Leonard, however, has also met the wrong kind of woman. Michelle Rausch (Gwyneth Paltrow), a shiksa that has sprung fully-blond from out of a Philip Roth novel, is a neighbour who takes refuge in Leonard’s family apartment in order to escape her ranting, half-crazy father. She is a bundle of problems: a legal assistant involved in a self-destructive affair with a partner of the firm (making it worse, she lives in an apartment he rents for her, and so has become his dependent), a former drug abuser now sliding back into her habit, and a woman obsessed with the fantasy that her lover will one day leave his family and run off with her.
Michelle adopts Leonard as a friend and confidant, blinding herself – perhaps intentionally – to the all-too-obvious fact that Leonard has fallen in love with her. In Michelle, he believes he has found a love to replace the fiance taken from him by parents worried about his mental stability. His new object of passion is as deeply flawed as he is, and, what is more, he can help her. He proves himself, again and again, more loyal, more faithful, and more loving than the rich sophisticated lawyer – doing so with an intensity that would be off-putting to any woman marginally less self-absorbed than Michelle.
His reward, inevitably, is a series of humiliations. Michelle invites him to dinner with her lover, Ronald Blatt (Elias Koteas), so that as a man (so she reasons) he can give her a ruling on whether Ronald is serious about her and will really leave his wife and child. Leonard arrives early and spends a number of minutes fidgeting at the table, ordering a brandy alexander (Ronald’s favourite drink) and then attempting to drink it through the mixing straw. “Would you like me to bring you a real straw?”, asks the waiter, matter-of-factly. “No, this is perfect,” Leonard bluffs, repressing what must be an agony of embarrassment. Later, Leonard rushes to Michelle’s side during a surprise miscarriage, taking her to the hospital and bringing her home again. He visits her the next day, only to be forced to hide behind her bedroom door when Ronald arrives unexpectedly, begging forgiveness for not being able to leave his wife the day before to see Michelle in hospital. She refuses to tell her lover what has happened, and sends him away – yet though Leonard is favoured with secret knowledge, it is clear that his own status is both subordinate to Ronald’s and undeclarable. “That was weird,” he says nonchalantly after Ronald has left. He is bluffing again.

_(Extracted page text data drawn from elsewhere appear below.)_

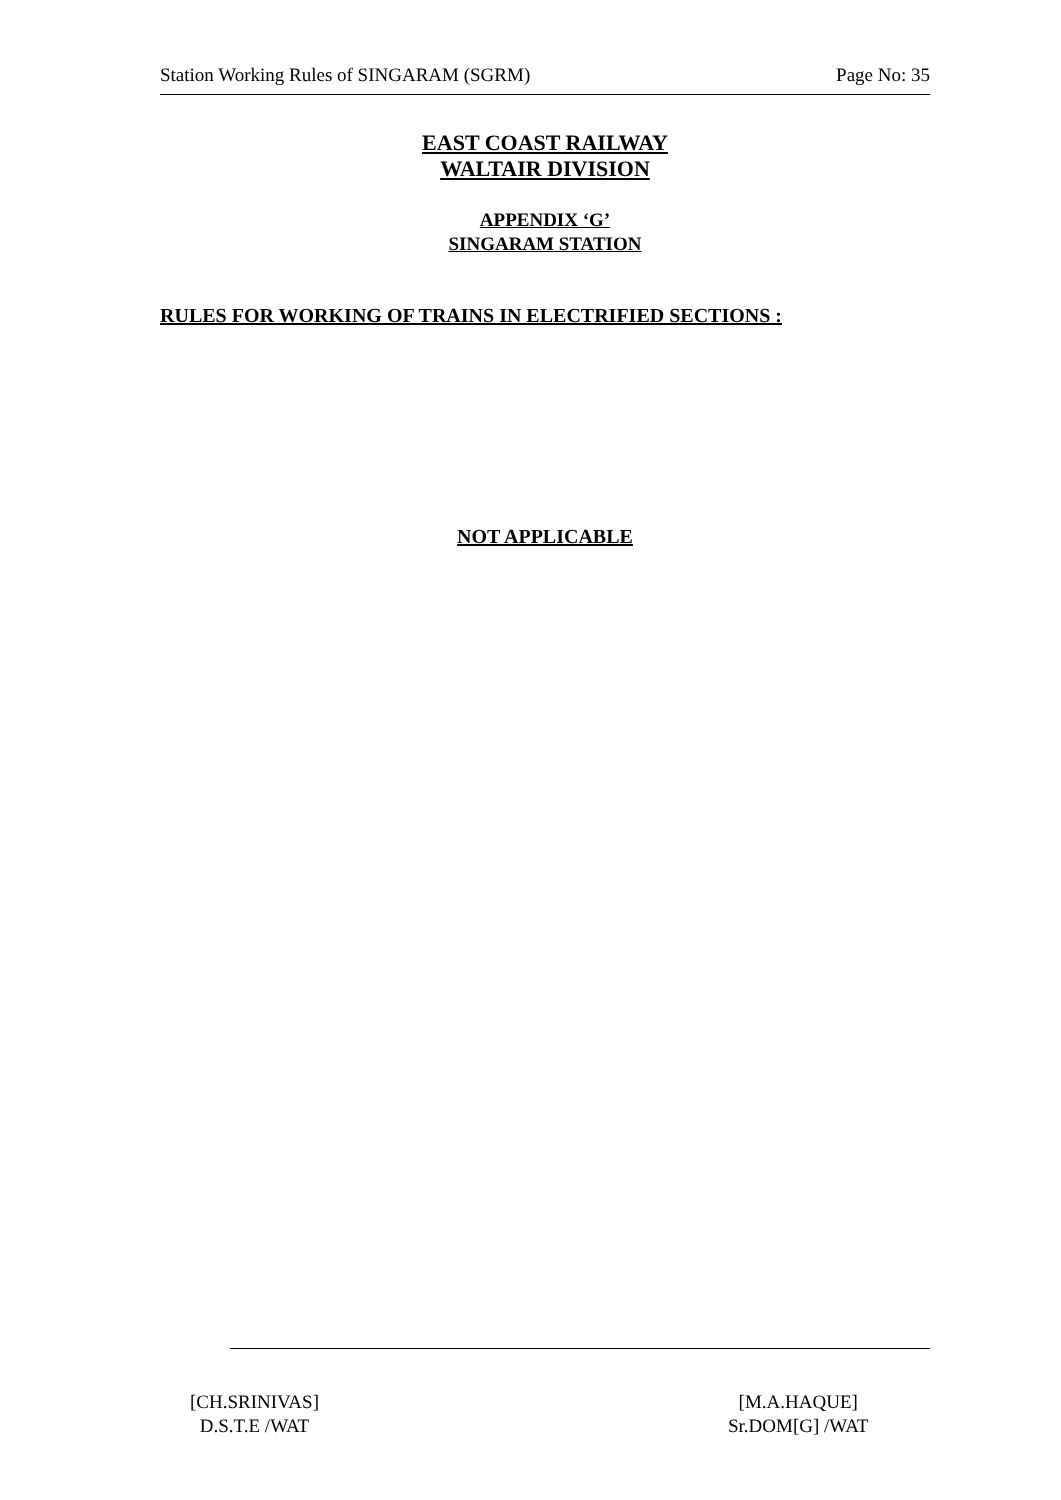Station Working Rules of SINGARAM (SGRM) Page No: 35
EAST COAST RAILWAY
WALTAIR DIVISION
APPENDIX ‘G’
SINGARAM STATION
RULES FOR WORKING OF TRAINS IN ELECTRIFIED SECTIONS :
NOT APPLICABLE
[CH.SRINIVAS]
D.S.T.E /WAT
[M.A.HAQUE]
Sr.DOM[G] /WAT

A quiet work of tragic beauty – a work heightened by the honesty of its acting and the all-too-human limitations of its characters – Two Lovers is both a film about two lovers, and a film about two kinds of love – or perhaps more accurately, about two versions of the same kind of love. The love that Sandra feels for Leonard is a wifely version of the love that his parents have for him: it is benevolent, affectionate, protective, enduring. Sandra holds his hands over lunch one day, and notices deep scars on his wrists. Leonard pulls back in embarrassment, but Sandra seems both aware and accepting of his condition and his past. “I want to take care of you,” she says, and though spoken from the heart, her offer falls on deaf ears; he has been thinking too distractedly of Michelle throughout lunch, about her problems. Futile also – at least in the moment of expression – are the genuine attempts by his parents to help him. His father explains to him at the dinner table that he is merging his company with Cohen’s in order to give Leonard a future, and steady health insurance. It’s banal, but it really is love.

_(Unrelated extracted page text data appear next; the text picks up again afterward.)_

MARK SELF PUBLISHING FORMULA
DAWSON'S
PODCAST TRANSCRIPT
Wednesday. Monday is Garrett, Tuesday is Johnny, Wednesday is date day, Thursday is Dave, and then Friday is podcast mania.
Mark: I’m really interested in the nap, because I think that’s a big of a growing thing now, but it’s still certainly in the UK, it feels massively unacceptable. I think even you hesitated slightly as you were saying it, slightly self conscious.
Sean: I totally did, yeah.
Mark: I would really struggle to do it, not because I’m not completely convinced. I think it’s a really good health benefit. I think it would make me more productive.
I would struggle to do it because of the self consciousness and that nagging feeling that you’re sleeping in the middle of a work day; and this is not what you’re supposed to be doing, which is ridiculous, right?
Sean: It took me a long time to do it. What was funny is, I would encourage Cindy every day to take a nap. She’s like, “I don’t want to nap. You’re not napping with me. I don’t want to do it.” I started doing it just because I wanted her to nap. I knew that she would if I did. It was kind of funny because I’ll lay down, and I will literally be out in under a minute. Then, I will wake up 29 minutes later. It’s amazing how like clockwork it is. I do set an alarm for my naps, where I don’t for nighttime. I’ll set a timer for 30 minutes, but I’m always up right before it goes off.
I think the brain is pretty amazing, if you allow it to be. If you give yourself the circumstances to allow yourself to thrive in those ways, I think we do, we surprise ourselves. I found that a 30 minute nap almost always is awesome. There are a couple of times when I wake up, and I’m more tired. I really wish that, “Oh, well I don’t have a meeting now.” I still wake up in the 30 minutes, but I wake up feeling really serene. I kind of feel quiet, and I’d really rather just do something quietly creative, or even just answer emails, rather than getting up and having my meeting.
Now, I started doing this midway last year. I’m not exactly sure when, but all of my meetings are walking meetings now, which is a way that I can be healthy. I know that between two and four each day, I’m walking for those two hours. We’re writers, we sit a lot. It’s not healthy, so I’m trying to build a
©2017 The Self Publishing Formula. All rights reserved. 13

“It smells like moth balls”, Michelle observes innocently, upon entering the Kraditors’ apartment for the first and only time. The cosy family home is alien territory to her, and she passes through without changing it or being changed. She carries her home universe with her, she the magnetic sun at its centre, Leonard a candidate satellite. As she careens by his life, he senses in her a chance to escape his own past. By taking care of her, he would no longer be the wounded son in need of help. The roles would reverse; she the weak, needy, and confused, he the strong and wise. The bright light of this obsession, of this obsessive possibility, is what casts Sandra and her goodness into the shade. Leonard simply can’t see her for the glare.